None of those rules were formerly added to the resorts' declarations They were used to stop a number of the professional renters from doing large numbers of reservations. No one made a legal-case challenge to the new rules and it is thus unknown whether it would have been found to be legally valid. However, what appears from a lot of posts I have seen in this thread, is that many do not realize that the rules created in the mid-2,000's actually show DVD/DVC's own admission, which can later be used against it in any litigation, that DVD/DVC itself believed the "Personal Use" section rules in all the pre-Riviera declarations allowed a member to do a lot of rentals. Moreover, the 20 reservation rule created could actually be considered a higher limit than 20, because a member could become an Associate Member of 4 other members' accounts and do rentals from each, which rentals would be charged to the applicable member's account and not the associate member's account.

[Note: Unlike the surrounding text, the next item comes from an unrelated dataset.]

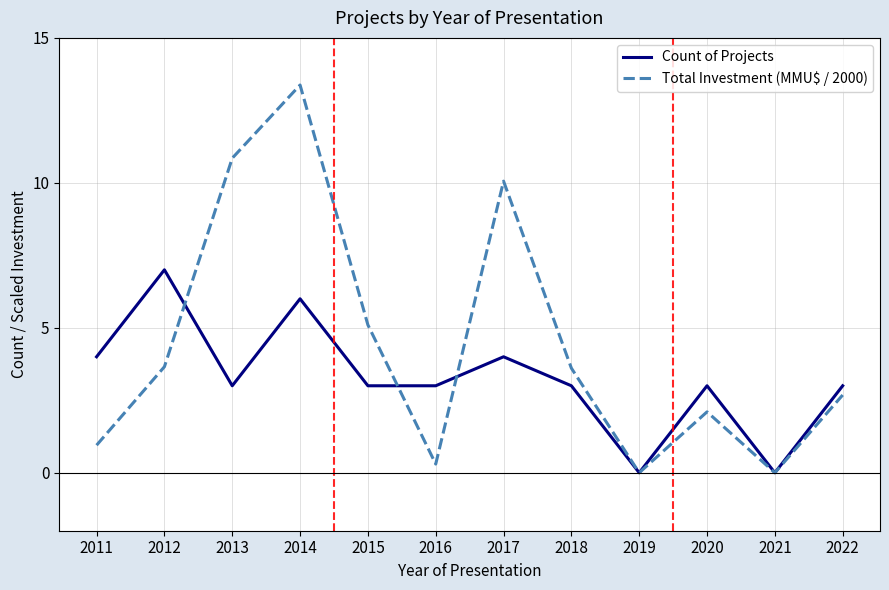

Rank the series at 2020 from highest to lowest value.

Count of Projects, Total Investment (MMU$ / 2000)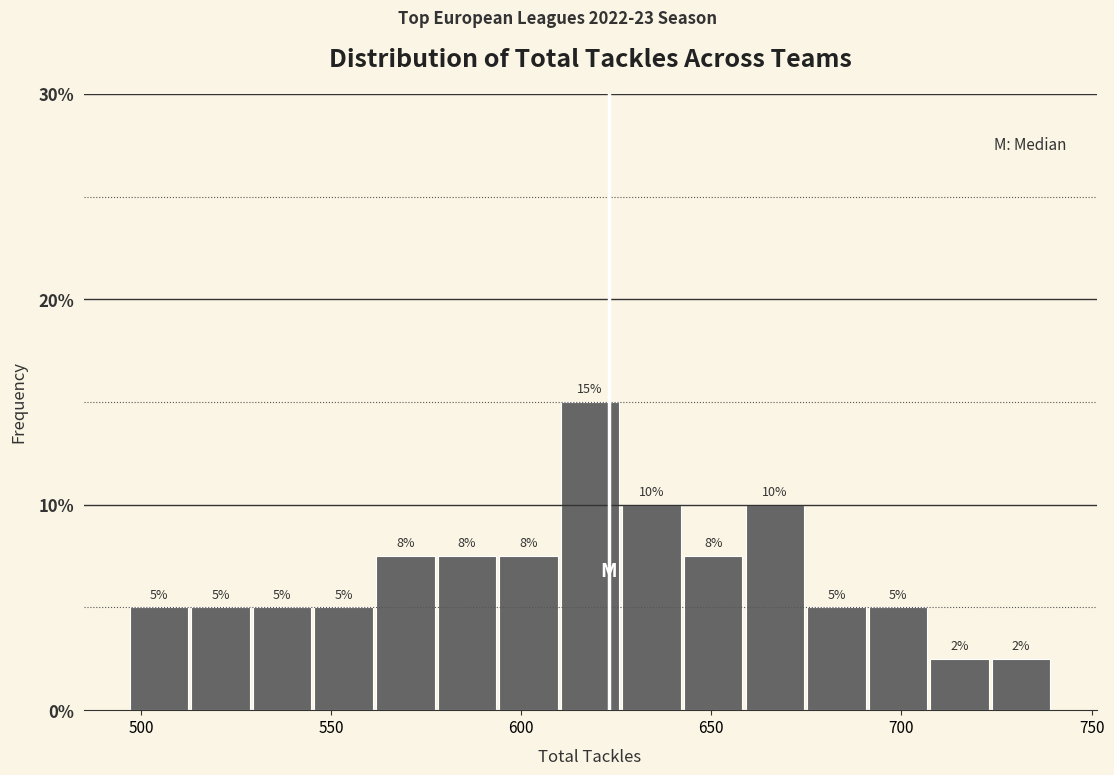

Read against the x-axis, roughly where is the centre of the tallest bar?

620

And then there is the construction rule that would be applicable in any litigation between a member and DVD/DVC if there were a legal action. Disney and its lawyers prepared and drafted all the terms in the POS, including those defining Personal Use, Commercial Purpose, and what is required for finding a violation by a member who is doing rentals. Member purchasers could not negotiate different terms.The rule followed by courts in that situation, when the terms at issue can be considered ambiguous, is that the little guy (the member) will win if the member's position is considered reasonable even if the big guy (DVD/DVC) has a differing position that is also reasonable, and that rule is particularly followed relating to disputes involving rights that should be favored, as the Florida courts do as to one's right to rent real property that one owns.
Walking
The June 2025 rule does not say anything about walking and to assume that language which says it is improper to commit fraud in doing reservations does away with walking is not correct, including because DVC is not ever going to publicly claim its many thousands of members who do walking are committing fraud.
Condo Ruiles Versus HOA Rules.
It is pointed out that the Homeowners Association Rules in section 720 of the Florida Statutes allow an association to make binding changes to rental rules that all must follow if the change is for 6-month or less rental periods. Arguably that may be true for CFW, which is not a condominium resort, but as to all the other DVC Resorts, the condominium law, §718, and the timeshare law §720, apply, including §718.110(13) that requires member votes on rental right changes that may reduce the number of times a member can rent, and provides that members who vote against the changes are not bound to follow them even if passed.